Si hay una especie intrigante esta es la sepia. Un animal veloz e inquieto. Su ciclo de vida corto, su metabolismo acelerado, su madurez sexual temprana, su desove prolongado, su desarrollo embrionario breve y sin metamorfosis (del huevo sale ya una sepia minúscula pero con forma de adulto); todo en unos frenéticos 24 meses tras los cuales muere. ¿Quién la impulsan a ir tan rápido? ¿Sus genes? Es una verdadera bomba termodinámica que en poco tiempo pasa de pesar unos gramos a alcanzar un tamaño de hasta un kilo.

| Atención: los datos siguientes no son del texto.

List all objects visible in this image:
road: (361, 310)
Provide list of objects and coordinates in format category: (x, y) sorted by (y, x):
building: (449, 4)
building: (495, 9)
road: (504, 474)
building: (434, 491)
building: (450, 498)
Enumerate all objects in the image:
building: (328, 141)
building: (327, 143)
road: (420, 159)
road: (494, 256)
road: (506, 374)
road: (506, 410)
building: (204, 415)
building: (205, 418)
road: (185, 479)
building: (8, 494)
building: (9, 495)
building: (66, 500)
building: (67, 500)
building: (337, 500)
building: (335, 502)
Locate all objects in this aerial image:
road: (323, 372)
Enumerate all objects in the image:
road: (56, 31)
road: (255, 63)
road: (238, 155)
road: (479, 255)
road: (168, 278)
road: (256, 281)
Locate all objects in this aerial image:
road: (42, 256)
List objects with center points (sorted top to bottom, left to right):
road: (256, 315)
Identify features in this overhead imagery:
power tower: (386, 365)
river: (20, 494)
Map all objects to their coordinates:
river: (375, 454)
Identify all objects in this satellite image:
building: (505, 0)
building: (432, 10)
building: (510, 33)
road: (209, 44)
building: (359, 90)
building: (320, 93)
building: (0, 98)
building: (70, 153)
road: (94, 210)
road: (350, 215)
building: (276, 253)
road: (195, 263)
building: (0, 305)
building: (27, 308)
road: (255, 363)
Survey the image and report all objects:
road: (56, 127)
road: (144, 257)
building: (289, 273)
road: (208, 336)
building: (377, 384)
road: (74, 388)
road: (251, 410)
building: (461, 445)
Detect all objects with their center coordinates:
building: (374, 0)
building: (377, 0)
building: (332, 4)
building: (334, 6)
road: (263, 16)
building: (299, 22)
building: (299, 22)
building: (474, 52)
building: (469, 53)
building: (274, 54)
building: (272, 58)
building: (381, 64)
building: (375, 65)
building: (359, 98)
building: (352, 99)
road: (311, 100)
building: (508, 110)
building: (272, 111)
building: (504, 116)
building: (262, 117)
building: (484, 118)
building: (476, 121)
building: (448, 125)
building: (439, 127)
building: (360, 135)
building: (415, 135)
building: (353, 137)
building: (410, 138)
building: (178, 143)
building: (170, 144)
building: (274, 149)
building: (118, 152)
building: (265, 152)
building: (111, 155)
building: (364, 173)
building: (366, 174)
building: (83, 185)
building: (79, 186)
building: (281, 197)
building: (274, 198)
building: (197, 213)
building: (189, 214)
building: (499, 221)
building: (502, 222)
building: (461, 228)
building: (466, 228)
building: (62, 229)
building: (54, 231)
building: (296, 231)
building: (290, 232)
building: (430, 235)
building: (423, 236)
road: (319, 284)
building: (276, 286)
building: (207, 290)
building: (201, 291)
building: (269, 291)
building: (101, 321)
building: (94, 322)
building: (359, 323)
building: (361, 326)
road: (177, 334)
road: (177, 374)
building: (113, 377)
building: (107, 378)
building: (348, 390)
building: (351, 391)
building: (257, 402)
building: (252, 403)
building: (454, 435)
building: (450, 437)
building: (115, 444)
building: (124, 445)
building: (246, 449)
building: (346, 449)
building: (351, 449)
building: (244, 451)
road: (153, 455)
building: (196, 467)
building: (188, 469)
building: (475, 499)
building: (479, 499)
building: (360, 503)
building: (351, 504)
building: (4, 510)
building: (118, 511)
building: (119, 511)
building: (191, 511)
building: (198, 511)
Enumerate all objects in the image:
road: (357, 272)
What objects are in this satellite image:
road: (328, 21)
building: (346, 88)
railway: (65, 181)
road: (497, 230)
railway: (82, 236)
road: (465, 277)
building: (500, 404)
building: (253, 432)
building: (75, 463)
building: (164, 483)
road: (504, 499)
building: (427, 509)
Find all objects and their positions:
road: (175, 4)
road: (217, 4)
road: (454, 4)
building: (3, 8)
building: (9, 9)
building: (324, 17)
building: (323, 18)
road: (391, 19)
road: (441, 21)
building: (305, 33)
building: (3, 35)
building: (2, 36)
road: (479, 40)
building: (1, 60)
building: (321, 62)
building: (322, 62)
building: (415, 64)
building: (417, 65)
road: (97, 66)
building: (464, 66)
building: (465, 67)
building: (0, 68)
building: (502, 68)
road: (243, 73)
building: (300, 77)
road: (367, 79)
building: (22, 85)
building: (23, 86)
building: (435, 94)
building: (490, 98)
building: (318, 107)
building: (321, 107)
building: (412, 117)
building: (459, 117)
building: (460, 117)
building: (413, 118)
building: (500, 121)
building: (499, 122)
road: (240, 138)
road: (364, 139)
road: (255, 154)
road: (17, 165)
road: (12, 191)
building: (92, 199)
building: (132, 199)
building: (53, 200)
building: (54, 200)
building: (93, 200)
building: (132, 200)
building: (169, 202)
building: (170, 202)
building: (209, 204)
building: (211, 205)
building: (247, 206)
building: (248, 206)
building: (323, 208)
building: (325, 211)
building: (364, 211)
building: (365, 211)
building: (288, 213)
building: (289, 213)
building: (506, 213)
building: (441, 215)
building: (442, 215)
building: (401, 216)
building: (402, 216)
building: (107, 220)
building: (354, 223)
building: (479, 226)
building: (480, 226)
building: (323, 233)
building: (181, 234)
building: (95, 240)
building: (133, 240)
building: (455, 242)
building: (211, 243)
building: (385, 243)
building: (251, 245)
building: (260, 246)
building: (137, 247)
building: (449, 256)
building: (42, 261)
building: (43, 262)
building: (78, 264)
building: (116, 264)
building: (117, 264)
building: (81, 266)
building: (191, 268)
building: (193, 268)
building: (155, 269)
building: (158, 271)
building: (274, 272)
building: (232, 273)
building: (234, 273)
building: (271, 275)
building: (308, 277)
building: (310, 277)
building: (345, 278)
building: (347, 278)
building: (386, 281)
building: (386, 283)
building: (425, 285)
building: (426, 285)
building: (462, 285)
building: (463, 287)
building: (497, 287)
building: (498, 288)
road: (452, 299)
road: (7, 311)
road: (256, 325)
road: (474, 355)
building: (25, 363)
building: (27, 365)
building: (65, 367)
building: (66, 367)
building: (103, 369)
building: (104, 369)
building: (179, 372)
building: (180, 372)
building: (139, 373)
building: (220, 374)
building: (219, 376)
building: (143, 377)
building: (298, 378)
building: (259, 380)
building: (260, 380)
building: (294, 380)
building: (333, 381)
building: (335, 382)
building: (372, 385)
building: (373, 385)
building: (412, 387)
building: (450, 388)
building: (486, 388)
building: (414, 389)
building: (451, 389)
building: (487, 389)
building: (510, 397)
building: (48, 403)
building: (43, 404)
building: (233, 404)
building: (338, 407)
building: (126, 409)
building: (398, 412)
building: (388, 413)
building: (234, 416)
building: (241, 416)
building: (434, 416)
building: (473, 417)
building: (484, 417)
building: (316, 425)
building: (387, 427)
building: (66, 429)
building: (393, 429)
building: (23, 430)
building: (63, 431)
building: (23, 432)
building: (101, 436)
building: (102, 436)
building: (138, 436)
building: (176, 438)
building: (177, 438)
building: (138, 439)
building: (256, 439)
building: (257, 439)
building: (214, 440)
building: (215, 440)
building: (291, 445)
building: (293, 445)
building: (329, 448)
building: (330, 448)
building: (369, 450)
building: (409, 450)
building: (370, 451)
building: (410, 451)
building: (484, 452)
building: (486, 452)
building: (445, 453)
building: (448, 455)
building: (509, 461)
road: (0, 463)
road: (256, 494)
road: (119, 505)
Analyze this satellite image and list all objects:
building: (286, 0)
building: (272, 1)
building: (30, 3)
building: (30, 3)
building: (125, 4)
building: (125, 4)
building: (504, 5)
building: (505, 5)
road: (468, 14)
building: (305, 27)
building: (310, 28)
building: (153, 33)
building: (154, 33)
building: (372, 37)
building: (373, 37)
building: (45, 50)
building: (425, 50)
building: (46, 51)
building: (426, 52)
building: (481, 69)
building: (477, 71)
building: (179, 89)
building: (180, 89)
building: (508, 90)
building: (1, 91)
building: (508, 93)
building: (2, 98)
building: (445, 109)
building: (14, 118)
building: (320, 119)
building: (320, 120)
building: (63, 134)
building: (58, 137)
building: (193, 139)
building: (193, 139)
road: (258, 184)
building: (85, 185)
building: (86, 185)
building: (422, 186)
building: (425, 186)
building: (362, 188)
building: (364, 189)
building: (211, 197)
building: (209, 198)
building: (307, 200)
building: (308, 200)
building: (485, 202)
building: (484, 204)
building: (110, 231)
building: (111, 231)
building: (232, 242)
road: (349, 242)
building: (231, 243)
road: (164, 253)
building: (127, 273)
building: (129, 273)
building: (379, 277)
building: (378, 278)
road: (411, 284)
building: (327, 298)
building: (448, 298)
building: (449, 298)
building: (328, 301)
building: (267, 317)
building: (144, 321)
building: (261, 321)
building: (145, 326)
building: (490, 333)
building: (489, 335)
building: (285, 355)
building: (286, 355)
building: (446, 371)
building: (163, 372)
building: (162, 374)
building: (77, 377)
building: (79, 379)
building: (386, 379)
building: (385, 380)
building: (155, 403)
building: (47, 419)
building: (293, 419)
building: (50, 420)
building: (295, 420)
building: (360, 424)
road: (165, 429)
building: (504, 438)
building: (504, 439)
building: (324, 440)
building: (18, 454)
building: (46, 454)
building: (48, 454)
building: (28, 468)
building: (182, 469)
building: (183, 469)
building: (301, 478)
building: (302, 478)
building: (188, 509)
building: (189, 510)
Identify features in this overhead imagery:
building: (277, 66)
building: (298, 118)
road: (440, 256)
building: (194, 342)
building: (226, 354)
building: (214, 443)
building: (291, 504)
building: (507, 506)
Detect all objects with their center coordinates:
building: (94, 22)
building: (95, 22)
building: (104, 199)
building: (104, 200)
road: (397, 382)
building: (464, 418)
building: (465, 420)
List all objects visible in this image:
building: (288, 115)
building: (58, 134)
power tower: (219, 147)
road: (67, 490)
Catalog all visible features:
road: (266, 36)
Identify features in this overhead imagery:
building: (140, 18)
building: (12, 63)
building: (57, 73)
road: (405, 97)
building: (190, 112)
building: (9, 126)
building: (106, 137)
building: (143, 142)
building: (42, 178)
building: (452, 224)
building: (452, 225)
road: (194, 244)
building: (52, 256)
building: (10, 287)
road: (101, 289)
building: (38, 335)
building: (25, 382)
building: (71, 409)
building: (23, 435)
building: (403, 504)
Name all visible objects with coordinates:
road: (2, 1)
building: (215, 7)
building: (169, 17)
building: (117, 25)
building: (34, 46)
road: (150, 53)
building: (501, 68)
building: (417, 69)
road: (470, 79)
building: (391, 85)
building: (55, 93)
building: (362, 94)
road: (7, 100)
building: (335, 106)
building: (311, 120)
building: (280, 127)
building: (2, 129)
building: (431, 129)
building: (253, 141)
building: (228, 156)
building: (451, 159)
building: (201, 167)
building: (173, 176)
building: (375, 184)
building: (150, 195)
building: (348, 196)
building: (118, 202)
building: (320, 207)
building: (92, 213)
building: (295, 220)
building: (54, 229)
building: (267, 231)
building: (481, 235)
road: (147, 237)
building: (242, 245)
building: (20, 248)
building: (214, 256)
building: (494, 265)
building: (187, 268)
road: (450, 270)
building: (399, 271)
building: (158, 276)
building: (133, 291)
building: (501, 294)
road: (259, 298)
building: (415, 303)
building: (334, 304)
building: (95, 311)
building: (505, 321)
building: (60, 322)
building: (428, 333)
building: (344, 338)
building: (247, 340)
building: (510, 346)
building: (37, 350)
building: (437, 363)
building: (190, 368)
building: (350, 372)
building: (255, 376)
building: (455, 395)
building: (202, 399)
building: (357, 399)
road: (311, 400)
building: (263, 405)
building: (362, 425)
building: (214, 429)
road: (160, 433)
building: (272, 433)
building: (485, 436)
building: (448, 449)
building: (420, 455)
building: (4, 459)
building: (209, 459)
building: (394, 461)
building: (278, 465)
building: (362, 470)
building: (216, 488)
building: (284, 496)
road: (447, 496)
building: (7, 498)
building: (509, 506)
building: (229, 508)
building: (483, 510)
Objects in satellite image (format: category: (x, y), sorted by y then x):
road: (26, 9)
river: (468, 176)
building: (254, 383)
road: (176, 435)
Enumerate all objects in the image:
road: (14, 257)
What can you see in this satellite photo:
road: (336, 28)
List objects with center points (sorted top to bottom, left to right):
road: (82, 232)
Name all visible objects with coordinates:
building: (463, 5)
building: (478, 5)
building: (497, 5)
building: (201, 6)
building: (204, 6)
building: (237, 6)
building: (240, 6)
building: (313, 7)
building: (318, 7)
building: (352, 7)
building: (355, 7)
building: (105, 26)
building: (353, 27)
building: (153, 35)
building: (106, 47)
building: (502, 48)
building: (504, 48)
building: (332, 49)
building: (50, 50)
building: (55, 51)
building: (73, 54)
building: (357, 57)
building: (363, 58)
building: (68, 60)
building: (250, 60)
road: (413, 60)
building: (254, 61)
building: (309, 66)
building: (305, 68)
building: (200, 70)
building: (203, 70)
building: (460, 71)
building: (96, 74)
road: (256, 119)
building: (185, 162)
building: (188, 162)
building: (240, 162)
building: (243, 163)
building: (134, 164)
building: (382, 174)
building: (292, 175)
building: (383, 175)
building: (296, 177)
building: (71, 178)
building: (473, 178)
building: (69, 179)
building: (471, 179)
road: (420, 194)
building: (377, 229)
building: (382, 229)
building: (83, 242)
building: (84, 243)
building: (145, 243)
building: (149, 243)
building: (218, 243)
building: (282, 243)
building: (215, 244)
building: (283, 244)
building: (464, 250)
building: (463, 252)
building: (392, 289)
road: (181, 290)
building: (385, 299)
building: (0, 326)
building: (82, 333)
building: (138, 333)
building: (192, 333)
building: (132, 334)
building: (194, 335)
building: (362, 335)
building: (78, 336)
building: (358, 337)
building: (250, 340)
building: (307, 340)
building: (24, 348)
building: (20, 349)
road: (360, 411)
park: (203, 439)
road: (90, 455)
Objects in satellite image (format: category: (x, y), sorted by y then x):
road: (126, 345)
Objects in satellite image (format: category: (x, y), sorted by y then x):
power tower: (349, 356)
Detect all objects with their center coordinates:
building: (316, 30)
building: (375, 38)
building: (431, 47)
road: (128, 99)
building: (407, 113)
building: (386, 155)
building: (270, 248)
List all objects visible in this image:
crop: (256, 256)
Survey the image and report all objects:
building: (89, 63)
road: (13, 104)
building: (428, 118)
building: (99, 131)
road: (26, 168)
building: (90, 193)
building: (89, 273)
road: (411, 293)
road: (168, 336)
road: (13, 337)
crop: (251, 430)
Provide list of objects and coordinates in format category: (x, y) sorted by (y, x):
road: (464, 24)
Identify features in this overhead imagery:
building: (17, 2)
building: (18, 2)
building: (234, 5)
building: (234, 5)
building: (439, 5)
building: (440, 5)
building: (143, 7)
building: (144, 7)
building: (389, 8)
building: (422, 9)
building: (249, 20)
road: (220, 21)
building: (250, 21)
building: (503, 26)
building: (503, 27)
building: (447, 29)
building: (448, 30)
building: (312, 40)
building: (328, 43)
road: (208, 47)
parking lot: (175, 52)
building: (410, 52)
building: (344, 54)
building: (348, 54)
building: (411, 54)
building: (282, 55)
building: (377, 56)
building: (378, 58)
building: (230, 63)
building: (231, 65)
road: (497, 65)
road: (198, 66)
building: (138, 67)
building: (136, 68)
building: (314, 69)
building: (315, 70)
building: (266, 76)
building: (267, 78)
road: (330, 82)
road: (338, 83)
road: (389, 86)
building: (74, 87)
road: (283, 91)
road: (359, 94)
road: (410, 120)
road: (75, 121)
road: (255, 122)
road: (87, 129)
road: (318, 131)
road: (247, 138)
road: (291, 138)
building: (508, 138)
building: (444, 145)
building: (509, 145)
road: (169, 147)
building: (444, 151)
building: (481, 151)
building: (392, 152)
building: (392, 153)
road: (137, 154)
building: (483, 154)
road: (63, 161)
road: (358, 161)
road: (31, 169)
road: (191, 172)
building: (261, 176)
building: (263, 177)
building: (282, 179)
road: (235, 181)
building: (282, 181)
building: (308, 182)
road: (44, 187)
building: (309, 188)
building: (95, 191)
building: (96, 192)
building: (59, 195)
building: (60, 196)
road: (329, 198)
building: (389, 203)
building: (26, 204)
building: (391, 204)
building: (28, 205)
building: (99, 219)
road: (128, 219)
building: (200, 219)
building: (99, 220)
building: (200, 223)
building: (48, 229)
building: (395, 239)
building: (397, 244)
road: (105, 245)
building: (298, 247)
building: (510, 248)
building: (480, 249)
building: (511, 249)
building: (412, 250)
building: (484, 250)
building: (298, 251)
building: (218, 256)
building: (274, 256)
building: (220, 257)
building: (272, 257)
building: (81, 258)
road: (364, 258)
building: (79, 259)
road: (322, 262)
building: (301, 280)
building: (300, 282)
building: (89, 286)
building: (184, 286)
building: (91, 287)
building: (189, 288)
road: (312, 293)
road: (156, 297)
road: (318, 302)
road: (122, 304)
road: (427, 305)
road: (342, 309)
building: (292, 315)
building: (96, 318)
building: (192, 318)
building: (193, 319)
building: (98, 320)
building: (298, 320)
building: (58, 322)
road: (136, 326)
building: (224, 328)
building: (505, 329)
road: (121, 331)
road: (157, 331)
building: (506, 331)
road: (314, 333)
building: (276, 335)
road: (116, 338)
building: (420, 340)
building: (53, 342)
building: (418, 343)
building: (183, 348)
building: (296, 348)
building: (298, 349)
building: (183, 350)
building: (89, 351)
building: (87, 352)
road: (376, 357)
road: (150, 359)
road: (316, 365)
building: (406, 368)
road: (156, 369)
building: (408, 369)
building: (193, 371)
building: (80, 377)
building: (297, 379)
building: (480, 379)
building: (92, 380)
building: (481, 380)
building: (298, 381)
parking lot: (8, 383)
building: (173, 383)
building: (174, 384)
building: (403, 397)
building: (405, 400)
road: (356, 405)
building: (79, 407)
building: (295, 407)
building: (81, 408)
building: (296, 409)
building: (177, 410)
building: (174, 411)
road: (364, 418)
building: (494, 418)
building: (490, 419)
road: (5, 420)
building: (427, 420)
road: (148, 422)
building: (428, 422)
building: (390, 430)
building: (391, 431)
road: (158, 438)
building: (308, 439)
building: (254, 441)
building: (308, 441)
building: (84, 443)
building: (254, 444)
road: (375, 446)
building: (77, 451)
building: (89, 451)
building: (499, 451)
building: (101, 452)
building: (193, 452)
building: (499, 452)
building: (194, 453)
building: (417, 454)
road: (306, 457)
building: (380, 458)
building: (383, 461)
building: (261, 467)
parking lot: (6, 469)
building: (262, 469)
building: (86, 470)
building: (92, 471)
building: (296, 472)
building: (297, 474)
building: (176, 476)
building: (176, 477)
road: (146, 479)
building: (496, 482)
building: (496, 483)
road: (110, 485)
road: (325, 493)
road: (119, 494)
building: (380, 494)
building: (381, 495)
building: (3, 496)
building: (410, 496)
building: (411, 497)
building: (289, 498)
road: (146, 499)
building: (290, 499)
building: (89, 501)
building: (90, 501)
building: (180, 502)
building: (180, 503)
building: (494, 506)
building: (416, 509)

La sepia nada bailando en el agua con movimientos ondulatorios de sus aletas y se mantiene estable gracias al sepión o barquilla, que llena y vacía de aire para flotar a la profundidad adecuada como los tanques de lastre de cualquier submarino. Puede transportarse por propulsión a chorro, como un cohete, con un gran control muscular y un sistema nervioso un tanto complicado. Esta dotada de quimiorreceptores en su piel que recogen información del medio que le rodea y la transmiten a los cromatóforos, estos a su vez son capaces de generar colores, efectos ópticos y cambiar texturas, para comunicarse o camuflarse. Pueden imitar los colores del fondo y pasar desapercibidas, o bien dibujar dos ojos amenazadores sobre su espalda para asustar a los incautos. También pueden generar un estampado móvil que se desplace en dirección contraria a la suya, con lo que los depredadores se desorientan al no saber su dirección ni su velocidad.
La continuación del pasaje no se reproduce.